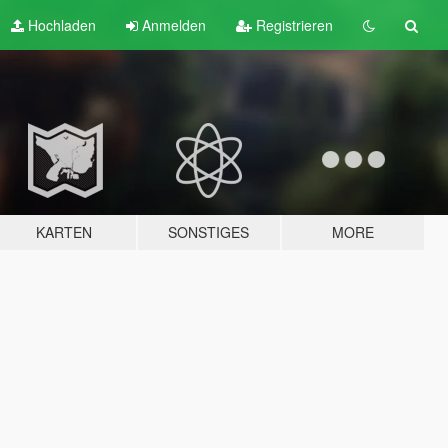
Hochladen
Anmelden
Registrieren
KARTEN
SONSTIGES
MORE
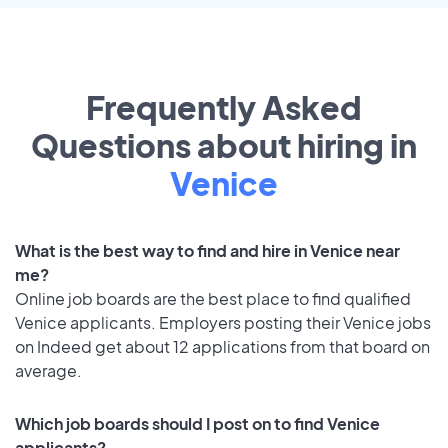
Frequently Asked
Questions about hiring in
Venice
What is the best way to find and hire in Venice near
me?
Online job boards are the best place to find qualified
Venice applicants. Employers posting their Venice jobs
on Indeed get about 12 applications from that board on
average.
Which job boards should I post on to find Venice
applicants?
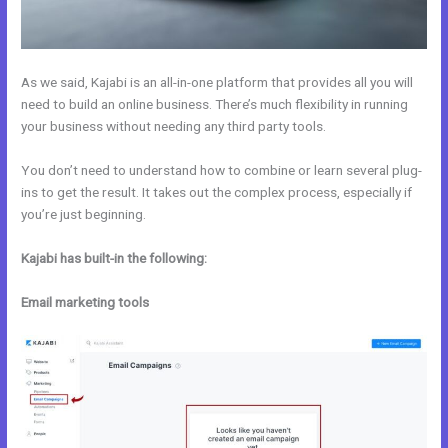
As we said, Kajabi is an all-in-one platform that provides all you will
need to build an online business. There’s much flexibility in running
your business without needing any third party tools.
You don’t need to understand how to combine or learn several plug-
ins to get the result. It takes out the complex process, especially if
you’re just beginning.
Kajabi has built-in the following:
Email marketing tools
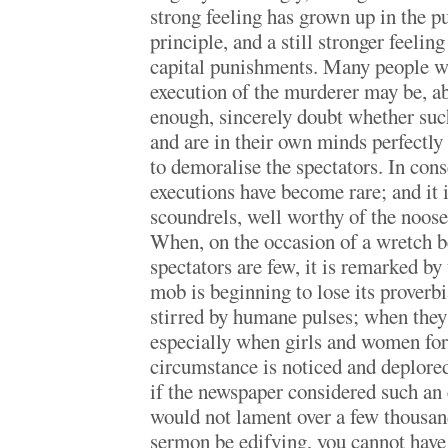
strong feeling has grown up in the p
principle, and a still stronger feeling
capital punishments. Many people wh
execution of the murderer may be, ab
enough, sincerely doubt whether suc
and are in their own minds perfectly c
to demoralise the spectators. In cons
executions have become rare; and it i
scoundrels, well worthy of the noose,
When, on the occasion of a wretch be
spectators are few, it is remarked by
mob is beginning to lose its proverbi
stirred by humane pulses; when they
especially when girls and women for
circumstance is noticed and deplored.
if the newspaper considered such an e
would not lament over a few thousand
sermon be edifying, you cannot have 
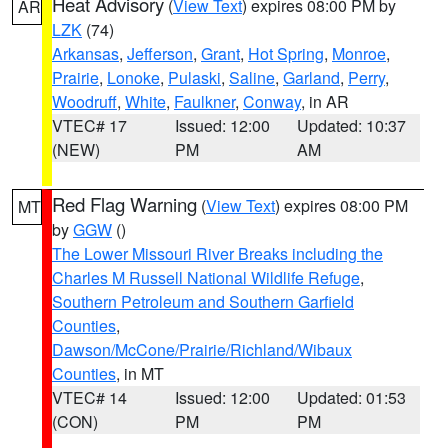
Heat Advisory
(
View Text
) expires 08:00 PM by
AR
LZK
(74)
Arkansas
,
Jefferson
,
Grant
,
Hot Spring
,
Monroe
,
Prairie
,
Lonoke
,
Pulaski
,
Saline
,
Garland
,
Perry
,
Woodruff
,
White
,
Faulkner
,
Conway
, in AR
VTEC# 17
Issued: 12:00
Updated: 10:37
(NEW)
PM
AM
Red Flag Warning
(
View Text
) expires 08:00 PM
MT
by
GGW
()
The Lower Missouri River Breaks including the
Charles M Russell National Wildlife Refuge
,
Southern Petroleum and Southern Garfield
Counties
,
Dawson/McCone/Prairie/Richland/Wibaux
Counties
, in MT
VTEC# 14
Issued: 12:00
Updated: 01:53
(CON)
PM
PM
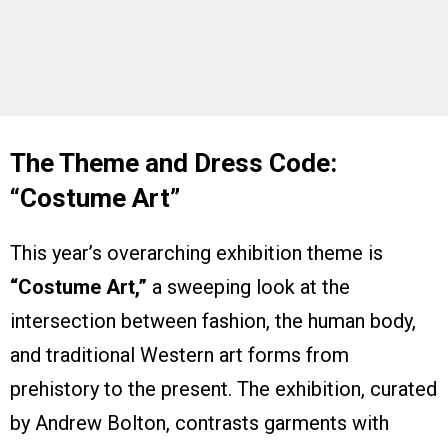
The Theme and Dress Code:
“Costume Art”
This year’s overarching exhibition theme is
“Costume Art,”
a sweeping look at the
intersection between fashion, the human body,
and traditional Western art forms from
prehistory to the present. The exhibition, curated
by Andrew Bolton, contrasts garments with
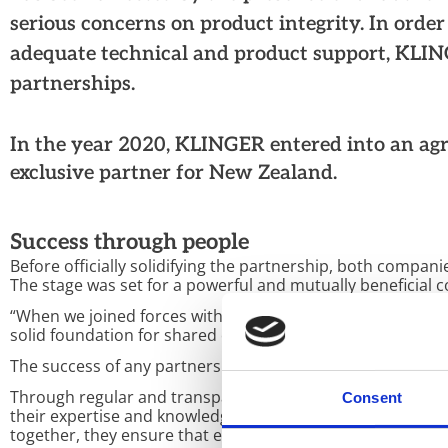
serious concerns on product integrity. In orde
adequate technical and product support, KLING
partnerships.
In the year 2020, KLINGER entered into an ag
exclusive partner for New Zealand.
Success through people
Before officially solidifying the partnership, both compan
The stage was set for a powerful and mutually beneficial c
“When we joined forces with Motion New Zealand, it became
solid foundation for shared objectives and vested mutual 
The success of any partnership lies in the strength of its
Through regular and transparent communication over the
Consent
their expertise and knowledge to deliver the highest leve
together, they ensure that every customer interaction is 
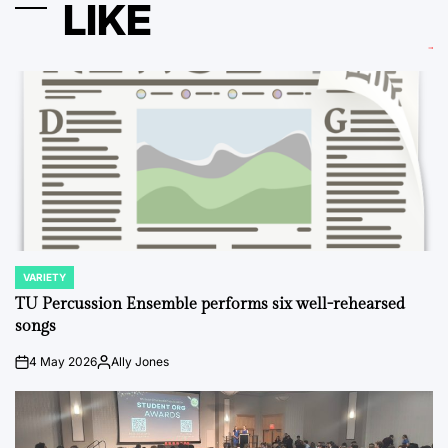
LIKE
VARIETY
POSTED
IN
TU Percussion Ensemble performs six well-rehearsed
songs
4 May 2026
Ally Jones
on
Posted
by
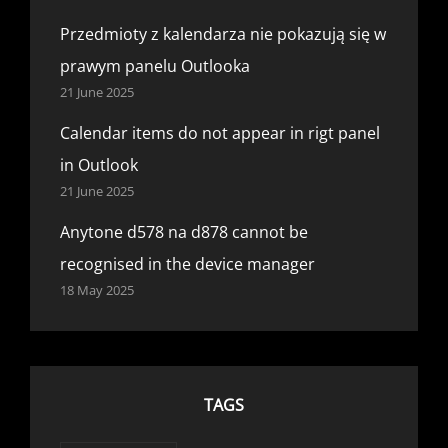
Przedmioty z kalendarza nie pokazują się w
prawym panelu Outlooka
21 June 2025
Calendar items do not appear in rigt panel
in Outlook
21 June 2025
Anytone d578 na d878 cannot be
recognised in the device manager
18 May 2025
TAGS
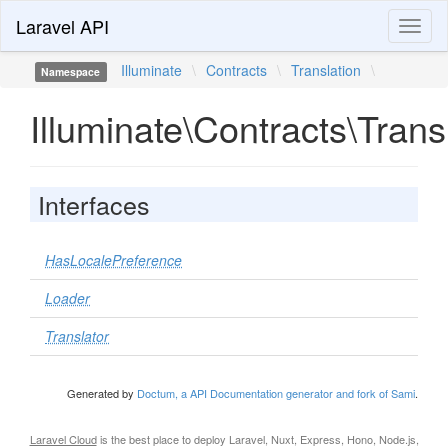
Laravel API
Toggl
naviga
Illuminate
\
Contracts
\
Translation
\
Namespace
Illuminate\Contracts\Trans
Interfaces
HasLocalePreference
Loader
Translator
Generated by
Doctum, a API Documentation generator and fork of Sami
.
Laravel Cloud
is the best place to deploy Laravel, Nuxt, Express, Hono, Node.js,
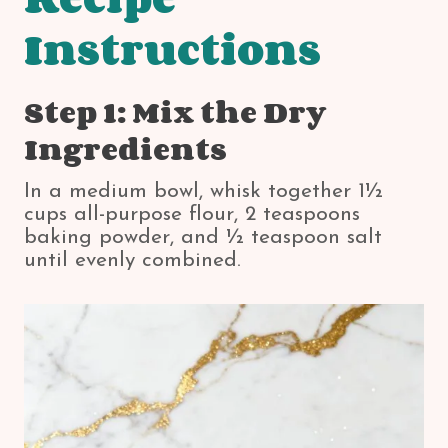
Instructions
Step 1: Mix the Dry
Ingredients
In a medium bowl, whisk together 1½
cups all-purpose flour, 2 teaspoons
baking powder, and ½ teaspoon salt
until evenly combined.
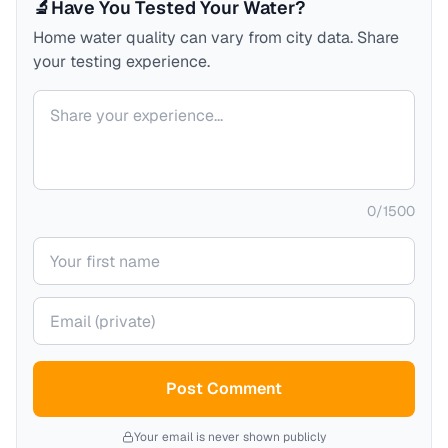
🔬
Have You Tested Your Water?
Home water quality can vary from city data. Share
your testing experience.
Your comment
0
/
1500
Your name
Your email (private)
Post Comment
Your email is never shown publicly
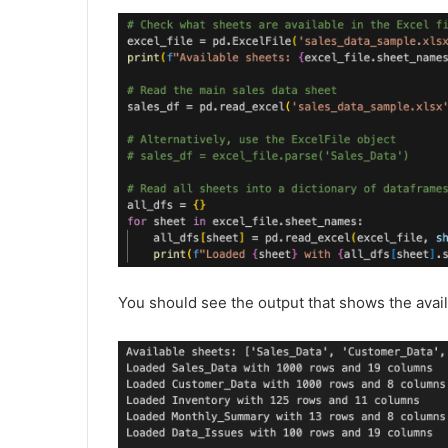
You should see the output that shows the avail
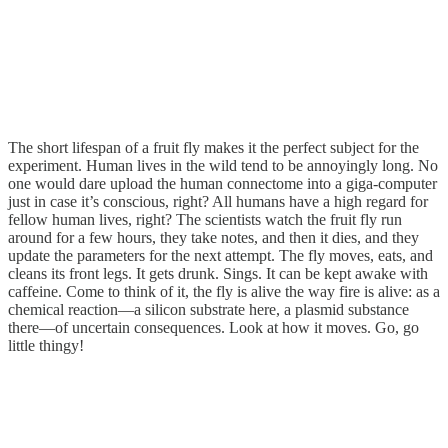
The short lifespan of a fruit fly makes it the perfect subject for the
experiment. Human lives in the wild tend to be annoyingly long. No
one would dare upload the human connectome into a giga-computer
just in case it’s conscious, right? All humans have a high regard for
fellow human lives, right? The scientists watch the fruit fly run
around for a few hours, they take notes, and then it dies, and they
update the parameters for the next attempt. The fly moves, eats, and
cleans its front legs. It gets drunk. Sings. It can be kept awake with
caffeine. Come to think of it, the fly is alive the way fire is alive: as a
chemical reaction—a silicon substrate here, a plasmid substance
there—of uncertain consequences. Look at how it moves. Go, go
little thingy!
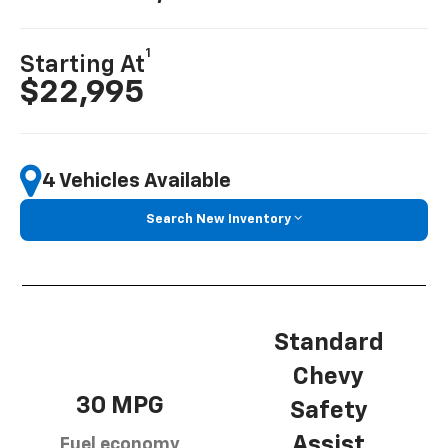
1
Starting At
$22,995
4 Vehicles Available
Search New Inventory
Standard
Chevy
30 MPG
Safety
Assist
Fuel economy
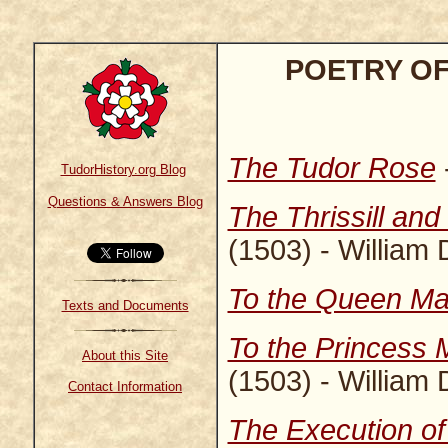
POETRY OF
The Tudor Rose
TudorHistory.org Blog
Questions & Answers Blog
The Thrissill and
(1503) - William
To the Queen Ma
Texts and Documents
To the Princess M
About this Site
(1503) - William
Contact Information
The Execution o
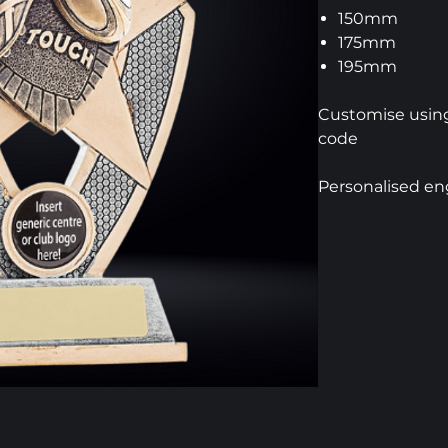
150mm
175mm
195mm
Customise using
code
Personalised en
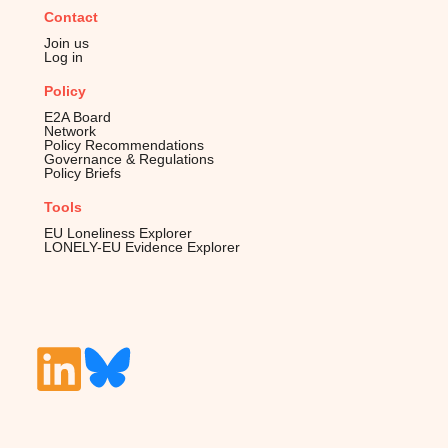
Contact
Join us
Log in
Policy
E2A Board
Network
Policy Recommendations
Governance & Regulations
Policy Briefs
Tools
EU Loneliness Explorer
LONELY-EU Evidence Explorer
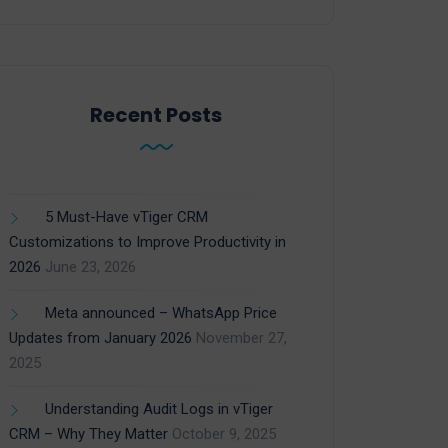
Recent Posts
5 Must-Have vTiger CRM
Customizations to Improve Productivity in
2026
June 23, 2026
Meta announced – WhatsApp Price
Updates from January 2026
November 27,
2025
Understanding Audit Logs in vTiger
CRM – Why They Matter
October 9, 2025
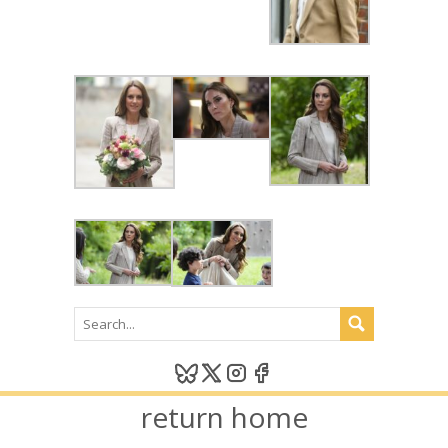
return home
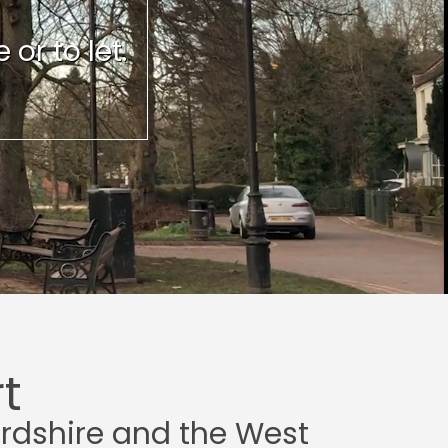
or to let.
t
ordshire and the West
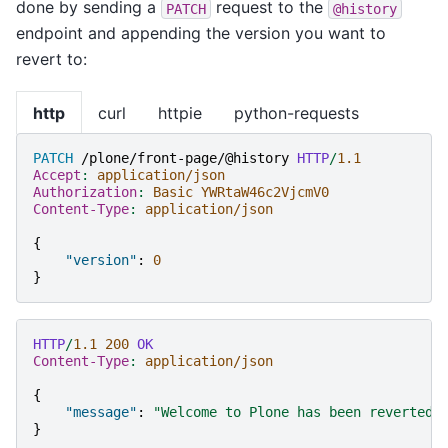
done by sending a
request to the
PATCH
@history
endpoint and appending the version you want to
revert to:
http
curl
httpie
python-requests
PATCH
/plone/front-page/@history
HTTP
/
1.1
Accept
:
application/json
Authorization
:
Basic YWRtaW46c2VjcmV0
Content-Type
:
application/json
{
"version"
:
0
}
HTTP
/
1.1
200
OK
Content-Type
:
application/json
{
"message"
:
"Welcome to Plone has been reverted 
}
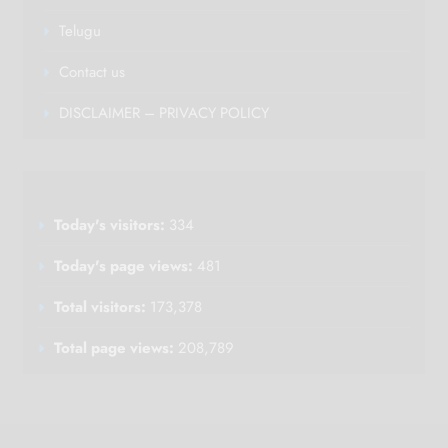
Telugu
Contact us
DISCLAIMER – PRIVACY POLICY
Today's visitors:
334
Today's page views:
481
Total visitors:
173,378
Total page views:
208,789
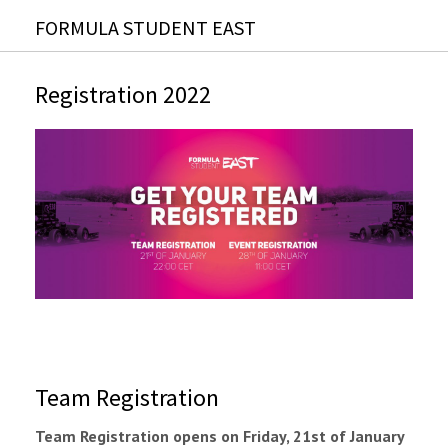
FORMULA STUDENT EAST
Registration 2022
Team Registration
Team Registration opens on Friday, 21st of January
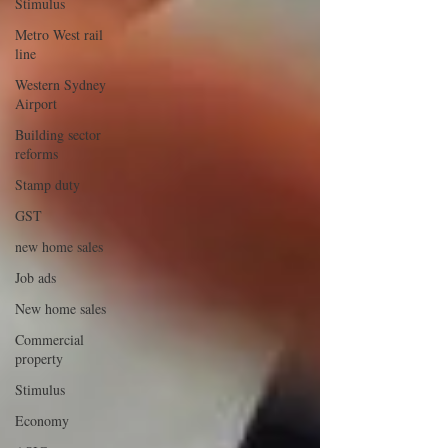
Stimulus
Metro West rail
line
Western Sydney
Airport
Building sector
reforms
Stamp duty
GST
new home sales
Job ads
New home sales
Commercial
property
Stimulus
Economy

WHAT YOU SHOULD DO - Retype exactly, and only, the lines from the one containing "Team Registration opens" through the end of the material, leaving aside every picture.

WRITTEN SOLUTION -
Team Registration opens on Friday, 21st of January
Stimulus
Metro West rail
line
Western Sydney
Airport
Building sector
reforms
Stamp duty
GST
new home sales
Job ads
New home sales
Commercial
property
Stimulus
Economy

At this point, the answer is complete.